Special thanks are in order to Robert C. Stevens of Pittsfield, New York, for the tremendous amount of time and energy he has devoted to helping to make this collection easily accessible. This has, in turn, made it possible to process this collection all the more quickly and efficiently for public use.

Contents List


Series 1 Letters : 1856-1859
Series 2 Letters : 1860-1869
Series 3 Telegrams, 1870-1871
Series 4 Letters : 1870-1873
Series 5 Letters : 1874-1875

Series Description

Collection 241   Box Folder

Microfilm Roll #

Series 1 Letters : 1856-1859      
  Document Index 1 1 MS 2890
  Names Index 1 2 MS 2890
  56/08/24-58/08/28 1 3 MS 2890
  58/09/14-59/12/31 1 4 MS 2890
  59/09/01-59/12/31 1 5 MS 2890
Series 2 Letters : 1860-1869      
  Document Index 1 6 MS 2890
  Names Index 1 7 MS 2890
  60/01/01-60/02/29 1 8 MS 2890
  60/02/00-60/04/27 1 9 MS 2890
  60/05/07-62/01/27 1 10 MS 2890
  62/02/05-65/11/12 2 1 MS 2891
  65/02/01-69/11/12 2 2 MS 2891
Series 3 Telegrams, 1870-1871      
  Document Index (editor’s note follows) 2 3 MS 2891
  Names Index Series 3 (editor’s note folows 2 4 MS 2891
  70/09/22-70/11/Unk[nown].9 2 5 MS 2891
  70/12/01-70/12/Unk.8 2 6 MS 2891
  71/01/02-71/02/Unk.4 2 7 MS 2891
Series 4 Letters : 1870-1873      
  Document Index 2 8 MS 2891
  Names Index 2 9 MS 2891
  70/05/01-71/12/29 2 10 MS 2891
  72/01/19-72/08/31 2 11 MS 2891
  72/09/01-73/01/31 2 12 MS 2891
  73/02/01-73/03/31 2 13 MS 2891
  73/04/01-73/09/30 3 1 MS 2892
  73/10/01-73/12/22 3 2 MS 2892
Series 5 Letters : 1874-1875      
  Document Index 3 3 MS 2892
  Names Index 3 4 MS 2892
  74/01/09-74/03/31 3 5 MS 2892
  74/04/07-74/06/30 3 6 MS 2892
  74/07/01-74/07/31 3 7 MS 2892
  74/08/03-74/11/30 3 8 MS 2892
  74/12/01-74/12/31 4 1 MS 2892
  75/01/01-75/06/16 4 2 MS 2892

Additional Information for Researchers

Processed by

Brandt Becker / Robert A. McInnes


1 ft. (3 boxes)


Donated in 1992 by Robert C. Stevens.


Researchers needing to cite any or all of this collection in footnotes should cite the specific document, box and folder number, Robert Wadleigh Smith Stevens Papers, 1856-1875, Kansas State Historical Society microfilm [roll number].

Copyright Notice

This material may be protected by copyright law (Title 17, U.S. Code).

The user is cautioned that the publication of the contents of this manuscript collection may be construed as constituting a violation of literary property rights.

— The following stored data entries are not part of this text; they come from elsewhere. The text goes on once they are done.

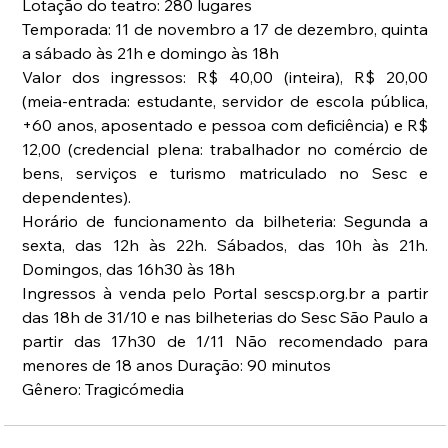
Lotação do teatro: 280 lugares 
Temporada: 11 de novembro a 17 de dezembro, quinta 
a sábado às 21h e domingo às 18h 
Valor dos ingressos: R$ 40,00 (inteira), R$ 20,00 
(meia-entrada: estudante, servidor de escola pública, 
+60 anos, aposentado e pessoa com deficiência) e R$ 
12,00 (credencial plena: trabalhador no comércio de 
bens, serviços e turismo matriculado no Sesc e 
dependentes). 
Horário de funcionamento da bilheteria: Segunda a 
sexta, das 12h às 22h. Sábados, das 10h às 21h. 
Domingos, das 16h30 às 18h 
Ingressos à venda pelo Portal sescsp.org.br a partir 
das 18h de 31/10 e nas bilheterias do Sesc São Paulo a 
partir das 17h30 de 1/11 Não recomendado para 
menores de 18 anos Duração: 90 minutos
Gênero: Tragicómedia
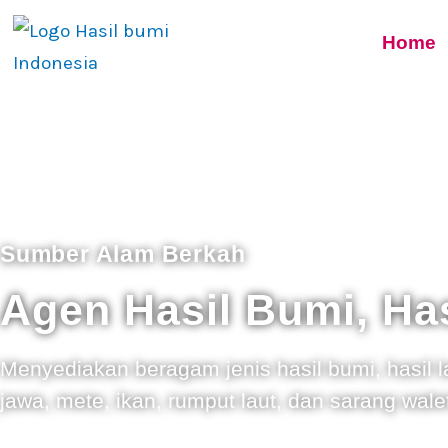
Home
Sumber Alam Berkah
Agen Hasil Bumi, Has
Menyediakan beragam jenis hasil bumi, hasil lau
jawa, mete, ikan, rumput laut, dan sarang wale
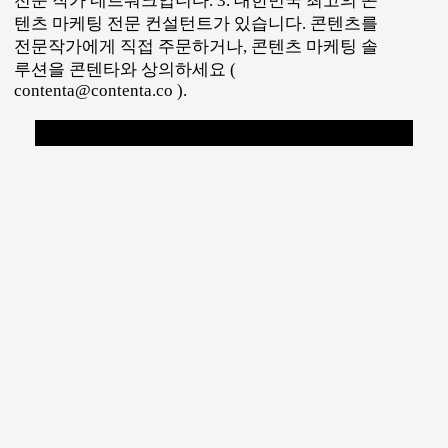
전문 작가 네트워크입니다. 3. 대한민국 최고의 콘
텐츠 마케팅 전문 컨설턴트가 있습니다. 콘텐츠를
전문작가에게 직접 주문하거나, 콘텐츠 마케팅 솔
루션을 콘텐타와 상의하세요 (
contenta@contenta.co ).
댓글 남기기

These rights are derived from the principle of common law, affirmed in the 1976 copyright act, that the writer of an unpublished letter or other manuscript has the sole right to publish the contents thereof for the duration of the copyright. Unless he or she affirmatively parts with that right, the right descends to his or her legal heirs regardless of the ownership of the physical manuscript itself. It is the responsibility of the author or his or her publisher to secure permission of the owner of literary property rights in unpublished writing.